24/7/00 Australian Financial Review (Australia)
Amsterdam of the South
Date: Mon, 24 Jul 2000
Author: Christopher Pearson
(NB Chris Pearson is the editor of the conservative
Adelaide Review and is a speechwriter for John Howard).
AMSTERDAM OF THE SOUTH
Political parties, suggests Christopher Pearson,
need to address South Australia's growing drug problem. One of the bleaker
features of living in a mendicant State is the servile attitude that Parliament
- in this case the South Australian Legislative Council - takes towards
organised crime. That august body has just voted to disallow a Government-sponsored
regulation which would have reduced the number of marijuana plants its
citizens can grow, if not with impunity then at most with a $150 misdemeanour
fine, from 10 to three. Adelaide has been long a local version of Amsterdam
-- a centre for the production and distribution of illicit drugs.
As The Australian's Carol Altmann recently noted,
Sydney has 19 hydroponic suppliers. Melbourne has 13. In Adelaide there
are 71, many of them owned by biker gangs. If you are unemployed, a student
or a sole parent, growing dope can reap you up to $80,000 a year, tax
free. In some suburbs the gangs are major institutional landlords, providing
more reliable protection than the police. One of the advantages of hydroponics
businesses is that they can conveniently launder the money. As well, they
provide likely suppliers not only with the means of production "on tick"
but also their only plausible, albeit parodic, experience of the work
ethic. One of the great successes of the Federal Government's work for
the dole campaign has been in pin-pointing the extent to which unemployment
has been both partial and voluntary. Being the most convenient source
of marijuana has advantages for a depressed regional economy. Individually,
it's like becoming a part of what Les Murray calls "the people's other
world". The money is easy and the work and risk are negligible. The rot
really set in during the Keating era, when interest rates were around
18 per cent. Middle-aged country people, whose delinquencies had never
stretched much beyond catching a few out-of-season crayfish and who'd
thought of themselves as essentially law-abiding, began growing and selling
drugs they wouldn't want their grandchildren to have anything to do with.
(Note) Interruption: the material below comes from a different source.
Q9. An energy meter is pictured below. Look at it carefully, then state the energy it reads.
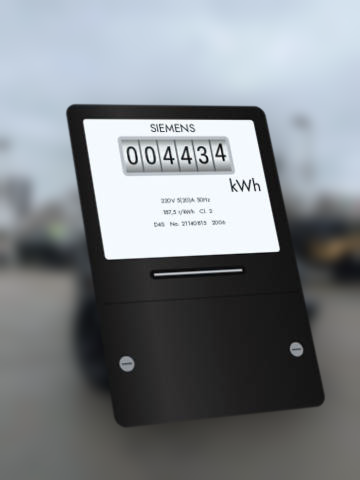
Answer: 4434 kWh
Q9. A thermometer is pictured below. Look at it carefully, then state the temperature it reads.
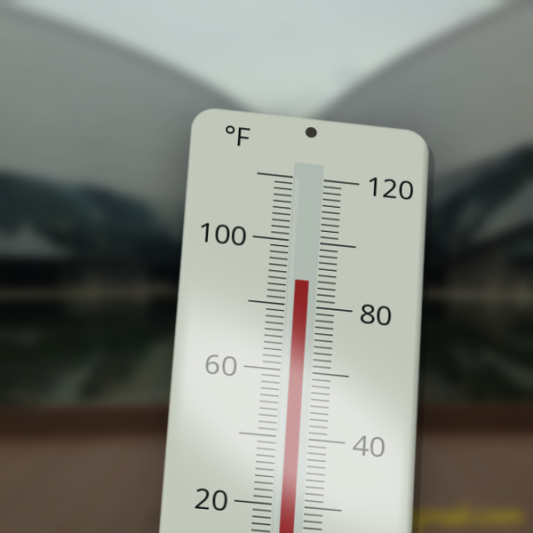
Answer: 88 °F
When people who might once have passed for the salt of the earth find
themselves so deeply compromised, civil society begins to unravel very
quickly. Lawlessness and normlessness become the norm.
There can be no doubt about the fundamentals in
this debate. Permission to grow 10 plants at a time, or 40 a year, results
in vastly more marijuana than one person could use. So the legislation
connives at trafficking in drugs. The State leader of the Australian Democrats,
Michael Elliott, led the charge to disallow the Government's reform regulation.
He saw himself as looking after the interests of "disorganised crime"
at the expense of the drug barons. When ageing hippies are half your constituency,
what else can be expected? It was a conscience vote and neither the Labor
members nor the Independents and the Liberal who formed an adventitious
majority could manage much in the way of coherent argument. The Government
intends to bring the matter to another vote and I expect that next time,
under more searching scrutiny, there will be a different outcome. Frances
Nelson QC, who chairs the South Australian Parole Board, has been pointedly
telling anyone with ears to hear about the recent spate of marijuana-related
crime. The picture she paints is much less benign than the class of '68
would allow. Nelson doubts that the category of a "safe drug" is applicable
to something which, especially when combined with alcohol, so often leads
to horrendous violence. There have been too many cases where psychotic
cruelty was plainly drug-related for them to be conveniently amnesed with
soothing nostrums about victimless crimes. The Legislative Council is
elected by a version of proportional representation. Its members seldom
feel the chill wind of popular rage and can afford a certain insouciance,
unlike their colleagues in the Lower House. Councillors with the buffer
of very long terms can allow themselves the self-indulgences we've come
to expect of "the anti-Vietnam RSL". In the House of Assembly, where issues
such as this can quite markedly affect electoral outcomes, both of the
major parties must declare their hands. The Premier and the Leader of
the Opposition must turn this issue of conscience into a matter of party
policy or live with the consequences.